WHAT IS REQUIRED → Write down the listing again exactly as it appears below, without its pictures.

RECORDED INFORMATION →
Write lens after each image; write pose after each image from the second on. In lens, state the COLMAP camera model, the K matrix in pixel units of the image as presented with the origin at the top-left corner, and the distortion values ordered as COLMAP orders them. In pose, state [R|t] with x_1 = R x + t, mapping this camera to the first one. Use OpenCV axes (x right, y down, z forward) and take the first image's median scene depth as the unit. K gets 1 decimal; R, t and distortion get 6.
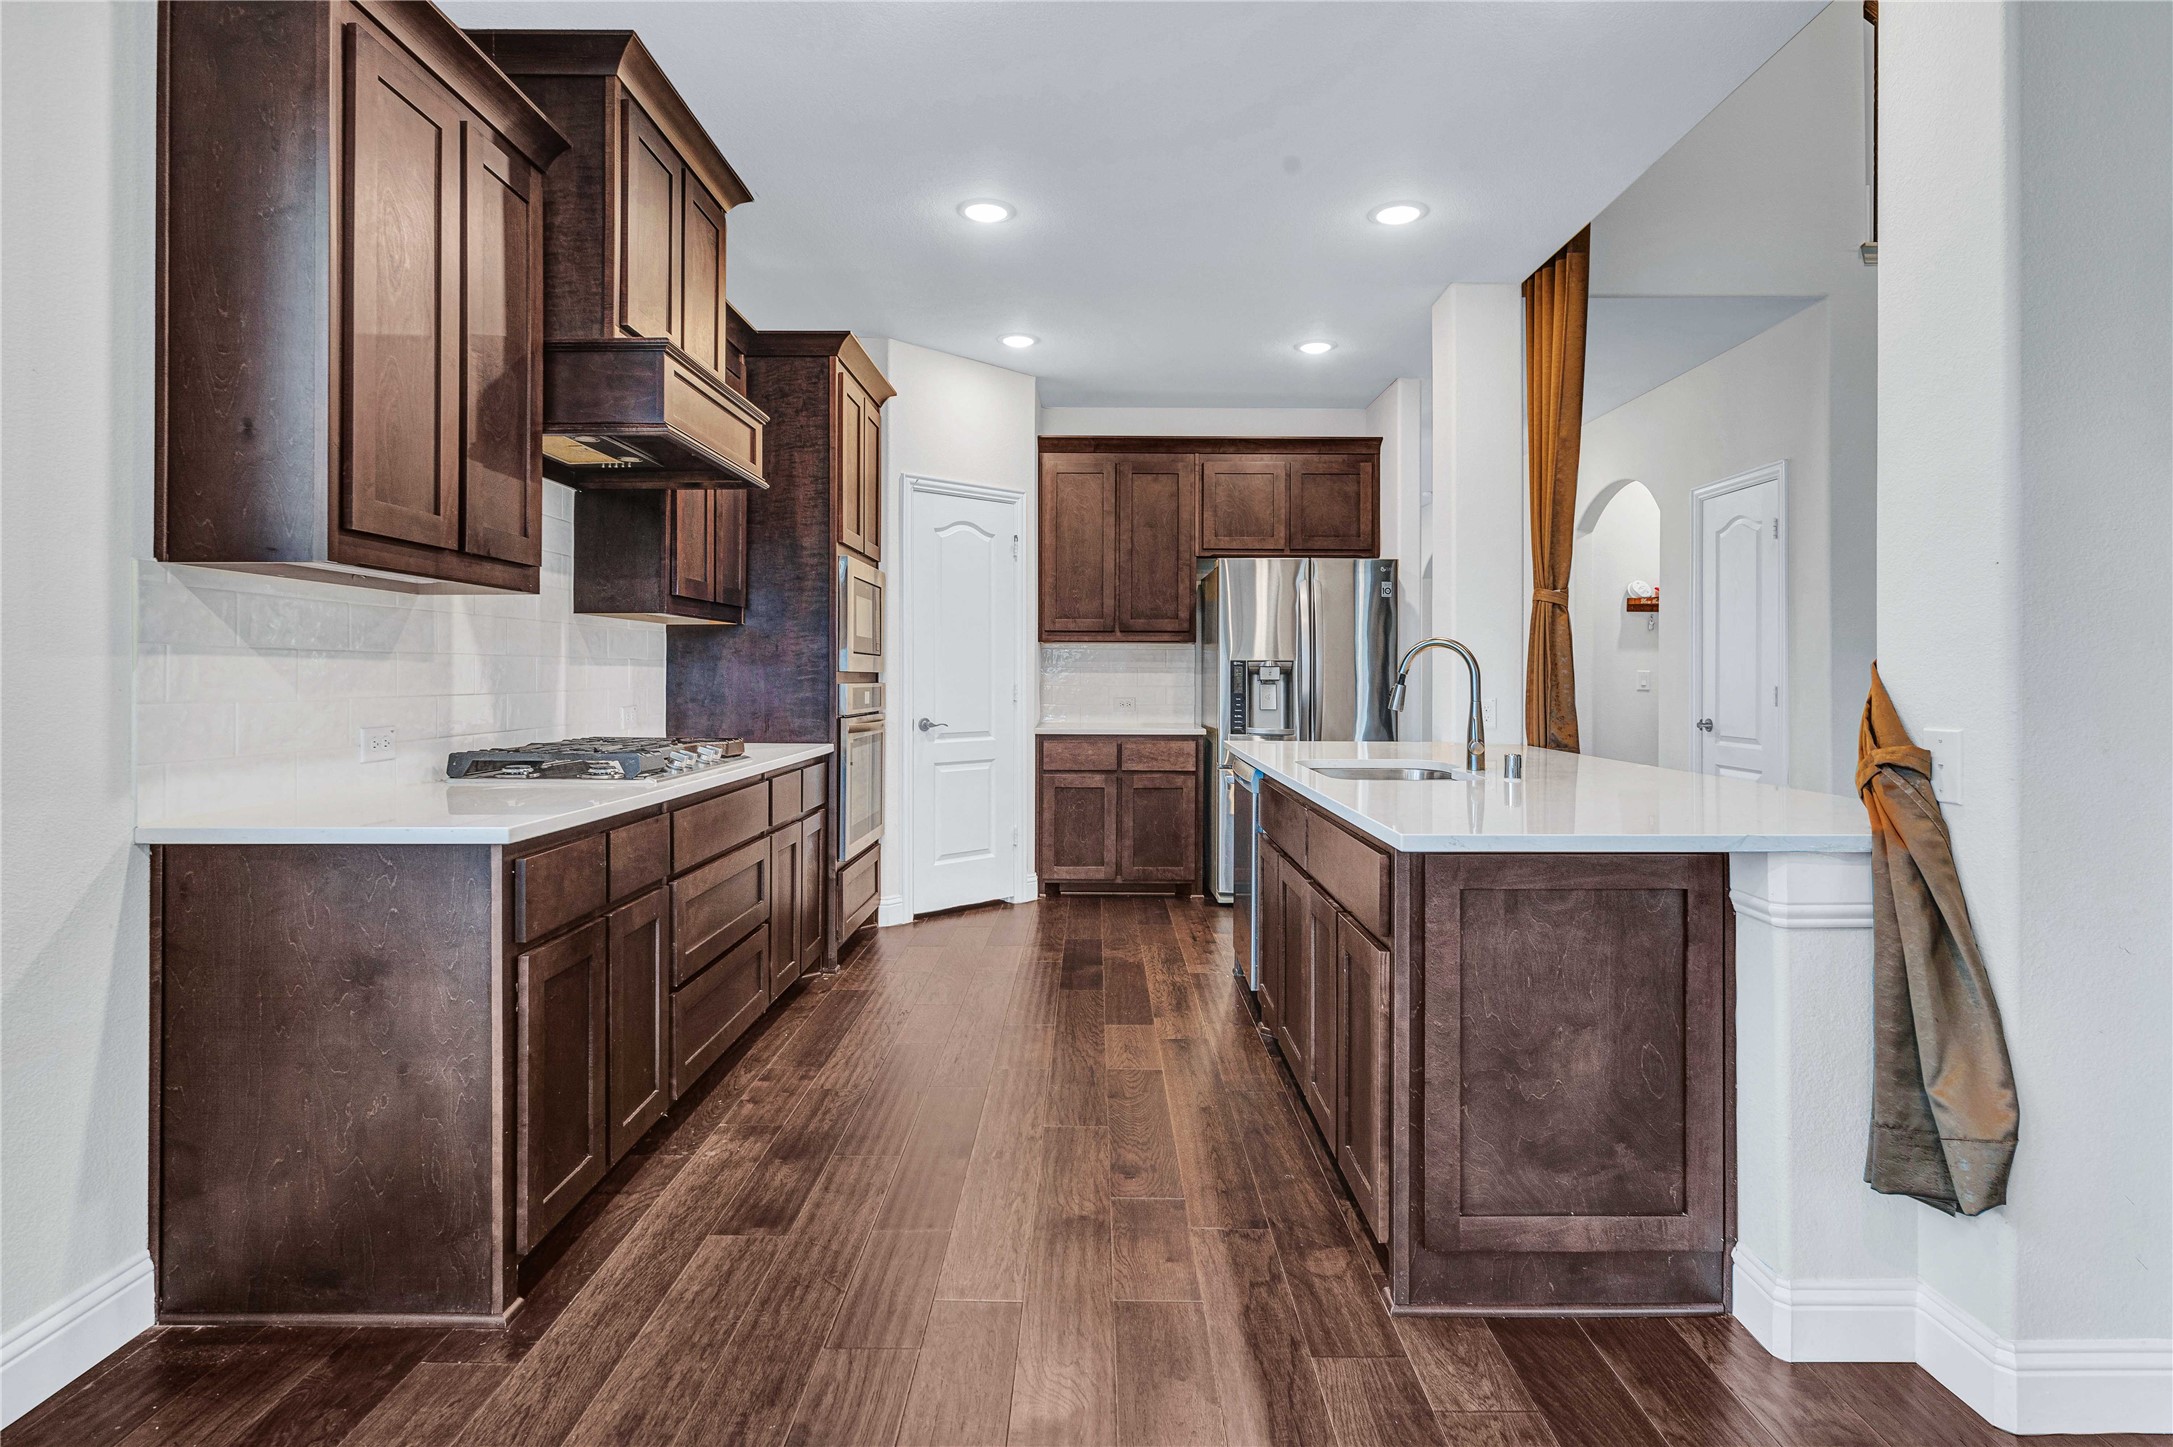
lens RADIAL K [[1121.3, 0, 1096.4], [0, 1121.3, 687.9], [0, 0, 1]] dist [-0.004557, -0.000625]
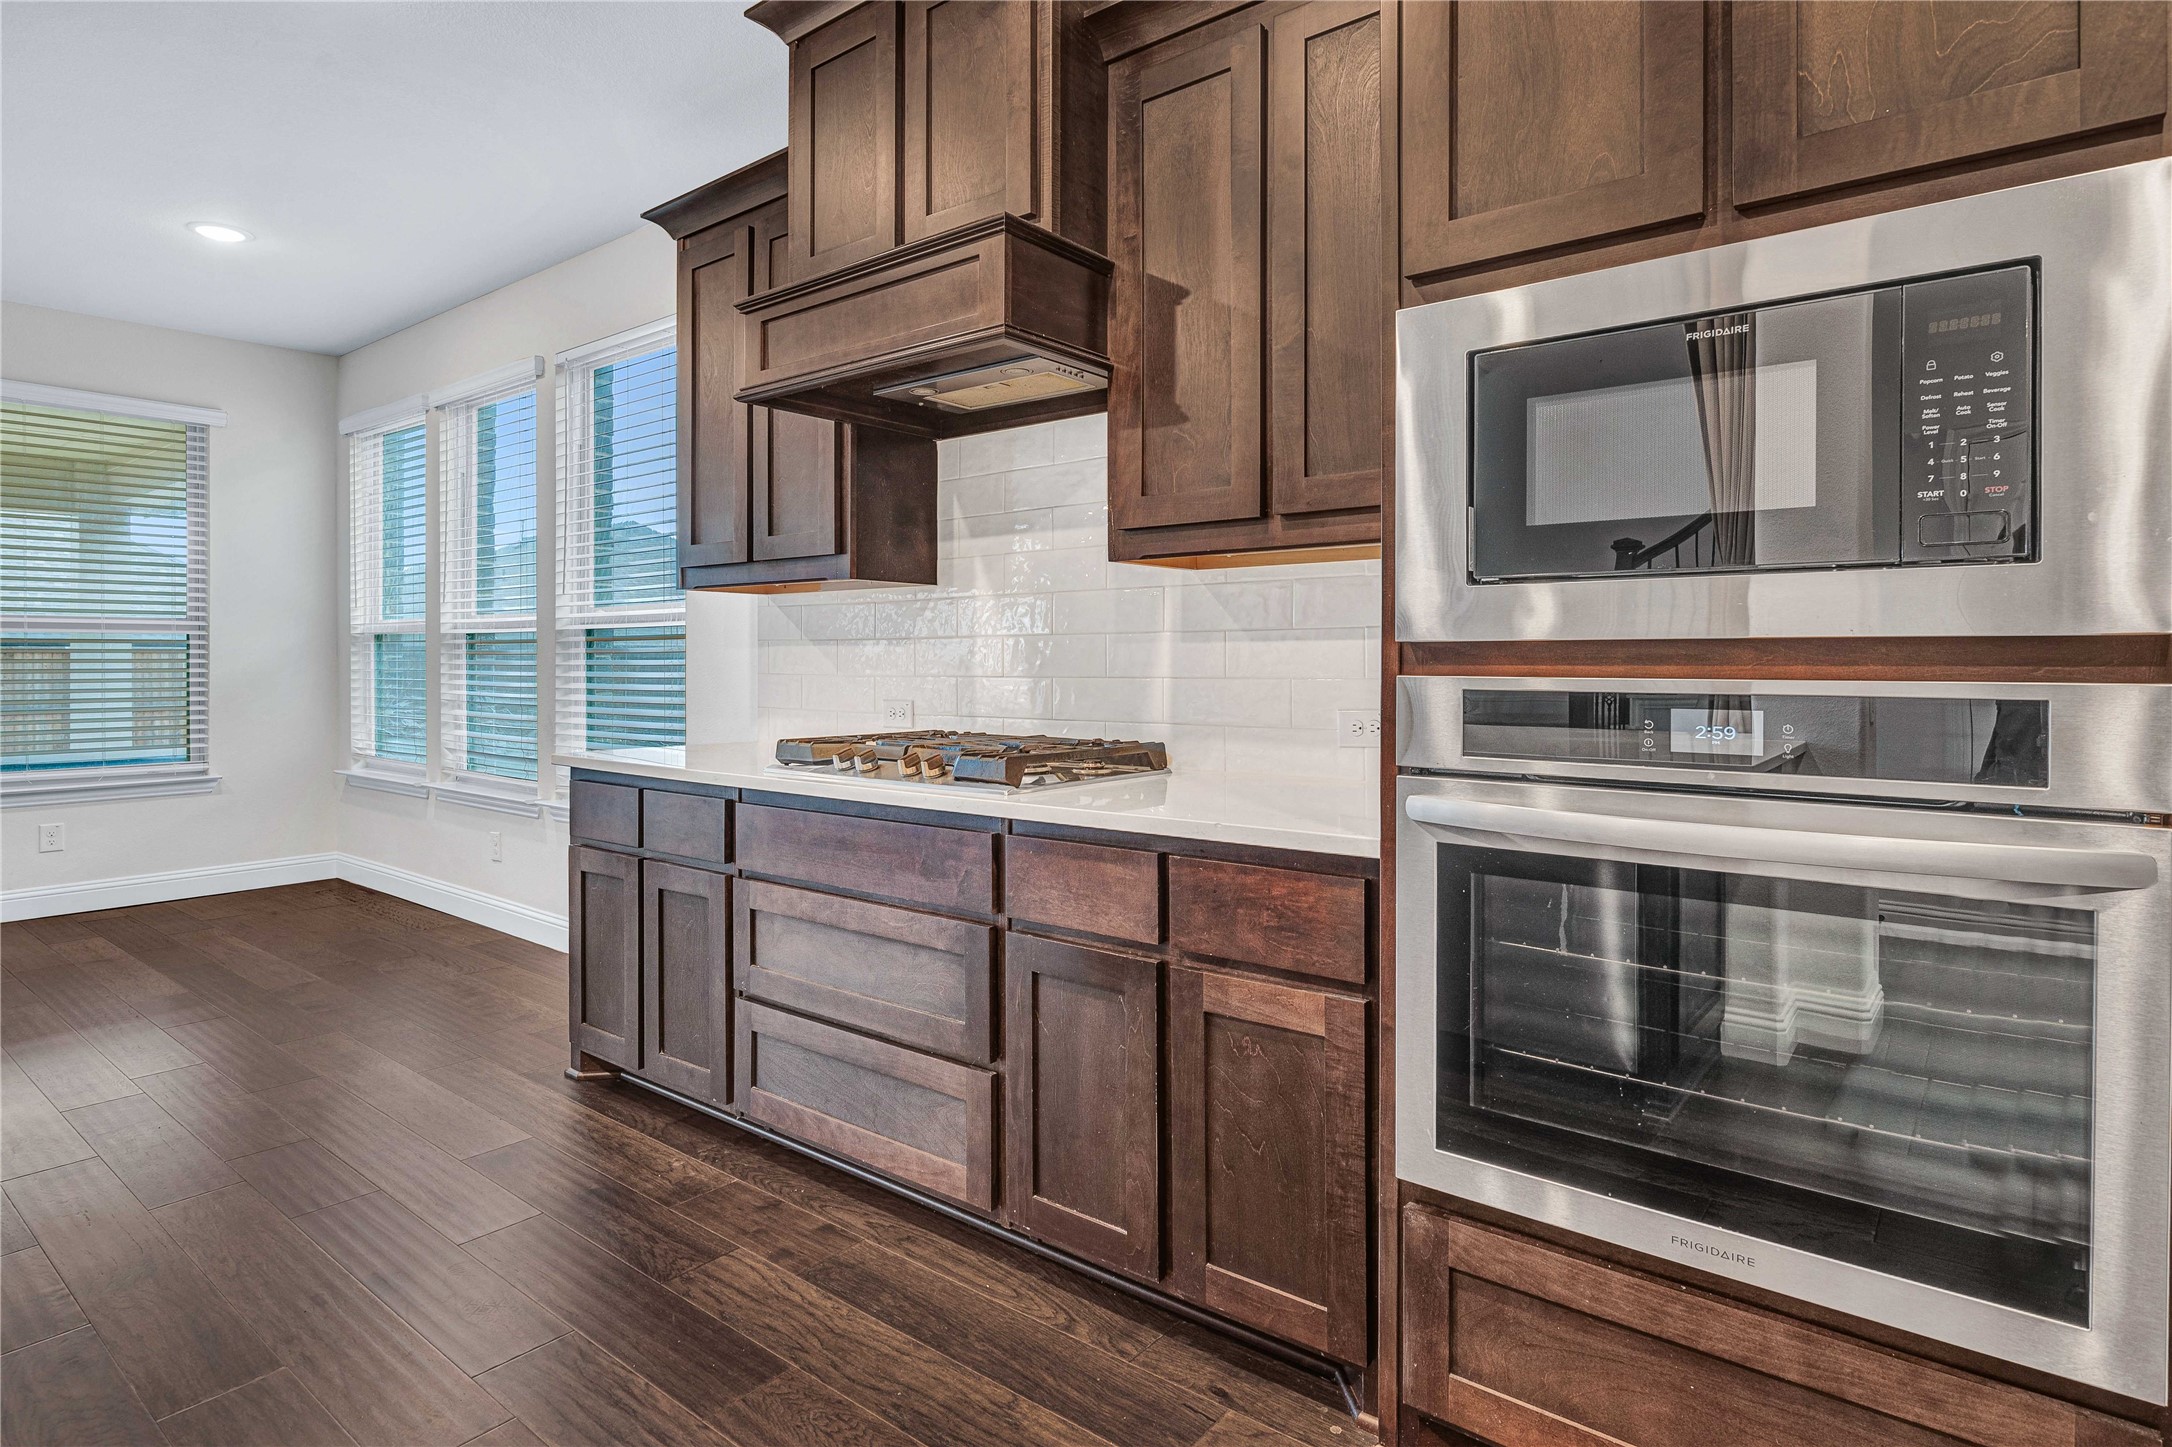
lens RADIAL K [[1123.2, 0, 1089.7], [0, 1123.2, 675.0], [0, 0, 1]] dist [0.000126, 0.001260]
pose [[-0.618018, 0.013770, -0.786043, 0.092338], [-0.003927, 0.999780, 0.020601, -0.008985], [0.786154, 0.015819, -0.617828, 0.945024]]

SOLUTION →
Write lens after each image; write pose after each image from the second on. In lens, state the COLMAP camera model, the K matrix in pixel units of the image as presented with the origin at the top-left corner, and the distortion values ordered as COLMAP orders them. In pose, state [R|t] with x_1 = R x + t, mapping this camera to the first one. Use OpenCV axes (x right, y down, z forward) and take the first image's median scene depth as the unit. K gets 1 decimal; R, t and distortion get 6.
lens RADIAL K [[1121.3, 0, 1096.4], [0, 1121.3, 687.9], [0, 0, 1]] dist [-0.004557, -0.000625]
lens RADIAL K [[1123.2, 0, 1089.7], [0, 1123.2, 675.0], [0, 0, 1]] dist [0.000126, 0.001260]
pose [[-0.618018, 0.013770, -0.786043, 0.092338], [-0.003927, 0.999780, 0.020601, -0.008985], [0.786154, 0.015819, -0.617828, 0.945024]]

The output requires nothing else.